- [TASK]: Nothing but the pictures gets dropped; retype every entry exactly.

Page images and extracted text
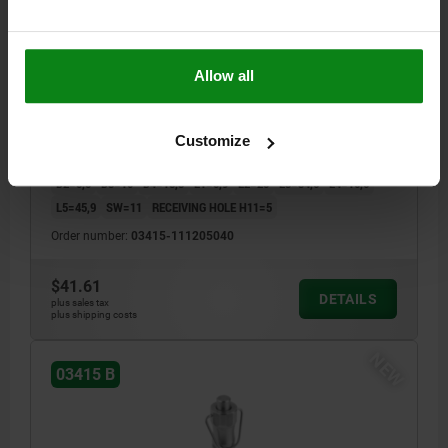
BALL LOCK PIN, FORM:B WITH RECESSED GRIP AND
Allow all
RI, D1=5, L=40, L1=5,9, L5=45,9, STAINLESS STEEL
1.4542, HIGH SHEAR STRENGTH, COMP:STAINLESS
STEEL
PIN DIAMETER=5
LENGTH=40
Customize
SHEARING FORCE DOUBLE SHEAR MAX.KN=24
STYLE=B
D=11,5
D2=5,5
D3=10
D4=18,3
L1=5,9
L2=25
L3=34,6
L4=16,6
L5=45,9
SW=11
RECEIVING HOLE H11=5
Order number:
03415-111205040
$41.61
DETAILS
plus sales tax
plus shipping costs
NEW
03415 B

- [ANSWER BOX]:
BALL LOCK PIN, FORM:B WITH RECESSED GRIP AND
Allow all
RI, D1=5, L=40, L1=5,9, L5=45,9, STAINLESS STEEL
1.4542, HIGH SHEAR STRENGTH, COMP:STAINLESS
STEEL
PIN DIAMETER=5
LENGTH=40
Customize
SHEARING FORCE DOUBLE SHEAR MAX.KN=24
STYLE=B
D=11,5
D2=5,5
D3=10
D4=18,3
L1=5,9
L2=25
L3=34,6
L4=16,6
L5=45,9
SW=11
RECEIVING HOLE H11=5
Order number:
03415-111205040
$41.61
DETAILS
plus sales tax
plus shipping costs
NEW
03415 B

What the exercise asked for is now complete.